The Rape of Proserpina is a 1636 oil painting by Baroque-era Flemish artist and diplomat Peter Paul Rubens.
Proserpine, goddess of spring and daughter of Ceres, is being kidnapped by Pluto, the Ruler of the Underworld. Despite the resistance put up by Minerva, Venus and Diana, their relationship is on its way to cementing into true romance, the presence of the cupids holding the chariot reigns and urging the horses on away from the other gods.
The painting is currently on display at the Museo del Prado in Madrid, Spain.
Not to be confused for the Bernini sculpture of the same name.
The Rape of Proserpina provides examples of:
- Death and the Maiden: The sculpture depicts one of the oldest (known) stories that embody the trope, being the Roman God of the Underworld kidnapping the nubile and desirable Proserpina.
- Love Goddess:
- Venus — Roman Goddess of Love and Sexuality — is one of the goddesses trying to rescue Proserpina.
- The putti are meant to represent Cupid, Roman God of Erotic Love.
- A Match Made in Stockholm: The putti portrayed are meant to evoke imagery of Cupid, implying that Minerva, Venus and Diana are trying to prevent the two from getting in the way of a real relationship. Considering the painting is still called The Rape of Proserpina, this trope still applies.
- Putto: A pair of putti are goading Pluto's horses to help Pluto escape with Proserpina.
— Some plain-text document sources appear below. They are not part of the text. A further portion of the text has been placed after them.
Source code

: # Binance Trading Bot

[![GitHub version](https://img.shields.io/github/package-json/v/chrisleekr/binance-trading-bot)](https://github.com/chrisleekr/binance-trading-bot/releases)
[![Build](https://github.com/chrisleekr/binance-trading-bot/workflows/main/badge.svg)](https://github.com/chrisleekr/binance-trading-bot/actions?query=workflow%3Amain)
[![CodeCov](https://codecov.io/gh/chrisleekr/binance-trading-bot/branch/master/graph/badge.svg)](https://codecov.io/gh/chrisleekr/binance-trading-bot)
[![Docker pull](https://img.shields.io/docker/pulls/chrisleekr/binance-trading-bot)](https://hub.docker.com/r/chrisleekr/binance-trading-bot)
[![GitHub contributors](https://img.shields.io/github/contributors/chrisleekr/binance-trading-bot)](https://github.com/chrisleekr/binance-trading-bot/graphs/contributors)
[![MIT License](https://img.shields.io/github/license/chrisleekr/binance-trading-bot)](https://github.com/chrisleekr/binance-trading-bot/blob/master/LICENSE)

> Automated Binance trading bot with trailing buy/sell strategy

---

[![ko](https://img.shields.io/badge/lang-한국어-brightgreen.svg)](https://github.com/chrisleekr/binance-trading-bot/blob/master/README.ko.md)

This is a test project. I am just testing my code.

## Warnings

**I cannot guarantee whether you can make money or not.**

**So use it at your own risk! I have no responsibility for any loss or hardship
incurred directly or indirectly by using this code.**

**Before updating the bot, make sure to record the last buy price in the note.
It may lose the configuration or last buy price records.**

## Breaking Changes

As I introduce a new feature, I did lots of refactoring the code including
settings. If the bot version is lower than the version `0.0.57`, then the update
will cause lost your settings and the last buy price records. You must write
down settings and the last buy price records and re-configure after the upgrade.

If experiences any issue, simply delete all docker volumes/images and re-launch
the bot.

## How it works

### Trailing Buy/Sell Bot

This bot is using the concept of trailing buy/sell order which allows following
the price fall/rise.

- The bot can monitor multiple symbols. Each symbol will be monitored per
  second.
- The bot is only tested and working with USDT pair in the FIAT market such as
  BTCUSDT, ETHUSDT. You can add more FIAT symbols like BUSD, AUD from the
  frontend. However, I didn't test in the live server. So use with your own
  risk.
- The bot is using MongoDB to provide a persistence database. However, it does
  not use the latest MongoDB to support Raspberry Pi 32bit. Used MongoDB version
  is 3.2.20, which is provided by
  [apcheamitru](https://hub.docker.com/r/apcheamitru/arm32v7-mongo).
- Rule of Symbolism: Venus and Cupid — both gods of different forms of love and sexuality — seem to be on opposing sides of this conflict, with Minerva (goddess of war and wisdom) and Ceres (goddess of motherhood and Proserpina's own mother) trying to separate them. This would imply that the painting is symbolic of Love at First Sight, a passionate and spontaneous form of love opposed by those with prudence and who's love for the querents is familial in nature.